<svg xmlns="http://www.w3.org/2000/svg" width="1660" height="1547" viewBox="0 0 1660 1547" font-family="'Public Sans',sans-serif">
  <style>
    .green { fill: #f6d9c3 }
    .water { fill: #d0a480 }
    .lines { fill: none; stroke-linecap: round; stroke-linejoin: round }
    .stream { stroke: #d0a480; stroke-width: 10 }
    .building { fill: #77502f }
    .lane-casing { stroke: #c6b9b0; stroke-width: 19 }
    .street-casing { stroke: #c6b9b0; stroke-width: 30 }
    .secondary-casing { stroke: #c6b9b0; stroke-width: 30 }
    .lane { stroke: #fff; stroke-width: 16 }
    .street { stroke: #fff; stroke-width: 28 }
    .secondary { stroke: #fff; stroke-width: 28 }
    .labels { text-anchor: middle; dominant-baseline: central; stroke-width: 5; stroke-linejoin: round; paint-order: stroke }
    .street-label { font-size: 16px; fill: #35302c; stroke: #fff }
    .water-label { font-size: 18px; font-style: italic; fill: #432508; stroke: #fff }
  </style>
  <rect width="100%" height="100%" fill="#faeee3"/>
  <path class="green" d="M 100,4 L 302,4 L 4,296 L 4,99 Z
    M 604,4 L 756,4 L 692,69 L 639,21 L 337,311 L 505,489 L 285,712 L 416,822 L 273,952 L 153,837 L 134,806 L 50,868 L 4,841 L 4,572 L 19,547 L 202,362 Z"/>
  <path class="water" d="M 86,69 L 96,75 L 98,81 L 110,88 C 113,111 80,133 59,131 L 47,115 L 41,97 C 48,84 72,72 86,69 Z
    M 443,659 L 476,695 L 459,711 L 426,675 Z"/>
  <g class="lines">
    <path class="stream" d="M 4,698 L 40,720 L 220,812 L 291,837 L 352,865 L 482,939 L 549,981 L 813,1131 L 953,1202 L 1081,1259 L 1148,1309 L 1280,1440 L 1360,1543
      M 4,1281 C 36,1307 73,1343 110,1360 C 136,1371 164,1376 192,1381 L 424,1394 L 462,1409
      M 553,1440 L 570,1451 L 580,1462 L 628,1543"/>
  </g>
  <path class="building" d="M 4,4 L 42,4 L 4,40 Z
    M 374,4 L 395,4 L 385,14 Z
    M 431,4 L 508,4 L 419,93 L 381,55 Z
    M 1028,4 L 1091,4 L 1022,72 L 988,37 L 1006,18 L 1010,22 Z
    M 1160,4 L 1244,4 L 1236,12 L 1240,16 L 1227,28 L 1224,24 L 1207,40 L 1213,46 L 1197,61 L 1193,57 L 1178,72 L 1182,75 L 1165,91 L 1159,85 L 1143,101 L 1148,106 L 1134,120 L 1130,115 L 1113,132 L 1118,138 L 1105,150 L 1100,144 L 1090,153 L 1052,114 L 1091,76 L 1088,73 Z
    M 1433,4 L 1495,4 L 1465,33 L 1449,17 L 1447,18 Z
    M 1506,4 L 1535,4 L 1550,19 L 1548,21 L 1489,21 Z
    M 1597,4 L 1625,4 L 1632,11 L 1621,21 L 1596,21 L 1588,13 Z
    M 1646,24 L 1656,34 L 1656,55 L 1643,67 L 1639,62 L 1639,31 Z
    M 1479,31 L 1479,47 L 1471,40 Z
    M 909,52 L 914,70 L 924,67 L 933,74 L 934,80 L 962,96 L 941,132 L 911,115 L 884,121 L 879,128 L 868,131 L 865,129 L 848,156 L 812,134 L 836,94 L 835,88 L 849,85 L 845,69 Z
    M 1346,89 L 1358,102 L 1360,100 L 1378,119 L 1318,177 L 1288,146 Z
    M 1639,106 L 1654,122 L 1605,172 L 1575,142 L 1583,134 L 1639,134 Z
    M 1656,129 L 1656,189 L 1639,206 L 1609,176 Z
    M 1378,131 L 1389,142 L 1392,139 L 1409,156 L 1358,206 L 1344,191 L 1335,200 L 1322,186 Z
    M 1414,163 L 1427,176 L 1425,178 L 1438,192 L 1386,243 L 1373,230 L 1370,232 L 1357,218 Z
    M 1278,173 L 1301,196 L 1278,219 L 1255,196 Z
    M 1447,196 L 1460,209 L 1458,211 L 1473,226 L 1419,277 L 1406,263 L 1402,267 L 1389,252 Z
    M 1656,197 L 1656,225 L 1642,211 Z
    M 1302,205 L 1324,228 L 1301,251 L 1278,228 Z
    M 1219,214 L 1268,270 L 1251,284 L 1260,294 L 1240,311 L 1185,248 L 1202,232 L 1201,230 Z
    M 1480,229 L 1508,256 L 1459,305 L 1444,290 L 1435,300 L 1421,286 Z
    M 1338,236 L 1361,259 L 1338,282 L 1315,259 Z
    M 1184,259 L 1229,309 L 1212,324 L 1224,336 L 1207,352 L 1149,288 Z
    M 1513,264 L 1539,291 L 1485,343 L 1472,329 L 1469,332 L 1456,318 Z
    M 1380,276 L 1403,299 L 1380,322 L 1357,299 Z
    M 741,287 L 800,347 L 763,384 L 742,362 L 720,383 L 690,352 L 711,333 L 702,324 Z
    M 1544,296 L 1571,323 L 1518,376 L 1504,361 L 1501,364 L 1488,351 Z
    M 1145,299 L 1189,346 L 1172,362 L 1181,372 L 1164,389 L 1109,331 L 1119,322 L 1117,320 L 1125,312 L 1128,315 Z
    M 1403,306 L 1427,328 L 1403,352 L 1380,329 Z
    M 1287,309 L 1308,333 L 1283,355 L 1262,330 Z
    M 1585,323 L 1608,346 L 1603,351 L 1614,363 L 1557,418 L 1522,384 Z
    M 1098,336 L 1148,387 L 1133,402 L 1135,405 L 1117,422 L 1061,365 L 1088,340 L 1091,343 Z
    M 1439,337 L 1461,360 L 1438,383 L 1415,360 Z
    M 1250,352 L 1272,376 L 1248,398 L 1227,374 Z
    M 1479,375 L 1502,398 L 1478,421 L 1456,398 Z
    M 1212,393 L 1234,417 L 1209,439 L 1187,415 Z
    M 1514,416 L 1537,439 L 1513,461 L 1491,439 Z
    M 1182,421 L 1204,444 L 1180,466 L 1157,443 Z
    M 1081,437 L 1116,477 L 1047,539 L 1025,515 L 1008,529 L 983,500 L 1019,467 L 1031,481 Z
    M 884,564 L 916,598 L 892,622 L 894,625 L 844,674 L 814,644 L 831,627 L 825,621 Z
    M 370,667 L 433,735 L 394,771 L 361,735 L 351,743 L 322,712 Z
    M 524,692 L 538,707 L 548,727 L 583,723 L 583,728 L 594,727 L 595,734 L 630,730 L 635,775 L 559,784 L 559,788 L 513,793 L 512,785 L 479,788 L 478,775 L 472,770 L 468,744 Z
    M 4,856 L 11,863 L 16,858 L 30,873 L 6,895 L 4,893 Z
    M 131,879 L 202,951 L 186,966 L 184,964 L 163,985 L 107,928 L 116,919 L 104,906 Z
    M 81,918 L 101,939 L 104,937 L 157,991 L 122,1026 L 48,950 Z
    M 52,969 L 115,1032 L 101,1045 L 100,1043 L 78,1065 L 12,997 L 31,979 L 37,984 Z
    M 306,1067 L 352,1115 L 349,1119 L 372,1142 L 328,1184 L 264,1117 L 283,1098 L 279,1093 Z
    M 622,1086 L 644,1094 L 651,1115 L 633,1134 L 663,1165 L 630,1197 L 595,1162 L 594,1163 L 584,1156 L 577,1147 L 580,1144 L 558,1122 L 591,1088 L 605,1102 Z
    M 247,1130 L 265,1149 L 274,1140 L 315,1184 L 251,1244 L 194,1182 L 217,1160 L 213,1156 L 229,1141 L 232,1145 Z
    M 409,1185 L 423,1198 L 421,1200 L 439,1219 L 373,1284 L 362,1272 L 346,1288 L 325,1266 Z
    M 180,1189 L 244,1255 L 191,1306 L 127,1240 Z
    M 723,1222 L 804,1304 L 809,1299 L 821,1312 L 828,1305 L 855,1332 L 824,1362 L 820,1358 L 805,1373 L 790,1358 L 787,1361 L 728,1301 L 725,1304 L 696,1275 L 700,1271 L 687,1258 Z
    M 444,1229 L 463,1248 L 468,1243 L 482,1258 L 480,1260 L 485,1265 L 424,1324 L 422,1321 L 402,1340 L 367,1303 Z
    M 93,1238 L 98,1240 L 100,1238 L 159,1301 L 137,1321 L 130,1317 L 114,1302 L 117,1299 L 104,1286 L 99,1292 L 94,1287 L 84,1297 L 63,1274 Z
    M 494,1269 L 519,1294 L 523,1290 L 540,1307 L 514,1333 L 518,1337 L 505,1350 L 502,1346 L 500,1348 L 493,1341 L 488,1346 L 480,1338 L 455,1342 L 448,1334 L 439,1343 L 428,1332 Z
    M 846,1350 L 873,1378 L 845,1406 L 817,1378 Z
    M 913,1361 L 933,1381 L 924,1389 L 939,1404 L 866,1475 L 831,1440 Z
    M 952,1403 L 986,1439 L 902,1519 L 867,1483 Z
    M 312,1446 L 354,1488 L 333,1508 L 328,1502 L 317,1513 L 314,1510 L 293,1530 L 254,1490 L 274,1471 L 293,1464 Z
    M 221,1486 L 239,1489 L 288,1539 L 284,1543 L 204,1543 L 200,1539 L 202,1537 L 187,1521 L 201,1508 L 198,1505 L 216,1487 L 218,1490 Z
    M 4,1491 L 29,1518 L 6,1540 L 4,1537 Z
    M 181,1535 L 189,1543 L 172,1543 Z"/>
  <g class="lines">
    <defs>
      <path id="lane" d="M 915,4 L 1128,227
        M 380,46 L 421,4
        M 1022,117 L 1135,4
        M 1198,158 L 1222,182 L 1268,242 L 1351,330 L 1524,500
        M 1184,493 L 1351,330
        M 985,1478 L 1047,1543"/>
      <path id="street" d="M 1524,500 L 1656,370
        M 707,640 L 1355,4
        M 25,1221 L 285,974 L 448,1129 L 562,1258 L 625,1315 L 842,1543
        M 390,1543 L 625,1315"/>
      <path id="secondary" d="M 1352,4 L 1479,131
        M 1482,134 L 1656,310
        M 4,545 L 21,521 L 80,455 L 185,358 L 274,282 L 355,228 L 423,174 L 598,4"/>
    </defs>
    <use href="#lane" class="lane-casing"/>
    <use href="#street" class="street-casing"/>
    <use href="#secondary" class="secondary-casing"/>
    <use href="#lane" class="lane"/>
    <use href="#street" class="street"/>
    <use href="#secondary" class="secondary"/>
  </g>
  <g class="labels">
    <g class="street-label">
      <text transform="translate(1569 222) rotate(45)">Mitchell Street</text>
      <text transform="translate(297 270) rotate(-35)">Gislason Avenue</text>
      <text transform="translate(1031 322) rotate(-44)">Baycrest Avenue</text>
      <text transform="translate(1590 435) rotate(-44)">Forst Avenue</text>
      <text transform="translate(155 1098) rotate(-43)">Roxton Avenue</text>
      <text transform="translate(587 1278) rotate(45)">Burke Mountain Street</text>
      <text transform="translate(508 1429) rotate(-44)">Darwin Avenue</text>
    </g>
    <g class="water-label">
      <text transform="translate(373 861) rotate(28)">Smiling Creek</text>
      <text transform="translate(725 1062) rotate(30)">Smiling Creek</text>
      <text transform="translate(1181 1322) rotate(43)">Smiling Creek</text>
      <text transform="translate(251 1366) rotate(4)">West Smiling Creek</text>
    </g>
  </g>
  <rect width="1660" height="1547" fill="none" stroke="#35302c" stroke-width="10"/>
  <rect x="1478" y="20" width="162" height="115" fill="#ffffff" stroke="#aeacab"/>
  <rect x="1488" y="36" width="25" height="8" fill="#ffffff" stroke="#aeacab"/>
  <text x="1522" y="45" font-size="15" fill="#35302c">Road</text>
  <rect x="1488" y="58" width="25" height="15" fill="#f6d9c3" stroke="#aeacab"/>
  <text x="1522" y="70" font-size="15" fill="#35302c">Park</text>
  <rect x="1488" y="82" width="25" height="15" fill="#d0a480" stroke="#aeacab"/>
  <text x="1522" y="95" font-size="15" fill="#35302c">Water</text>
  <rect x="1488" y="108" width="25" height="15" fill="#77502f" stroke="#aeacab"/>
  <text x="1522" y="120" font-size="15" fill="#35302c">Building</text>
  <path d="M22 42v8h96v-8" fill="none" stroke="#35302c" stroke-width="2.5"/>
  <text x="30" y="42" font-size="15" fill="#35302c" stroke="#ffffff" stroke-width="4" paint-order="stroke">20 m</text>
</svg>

· · · ·

_EXERCISE PROMPT:_ What is the number of lines in the data that contain "casing"? Write that number and nothing else.

_RESULT:_ 6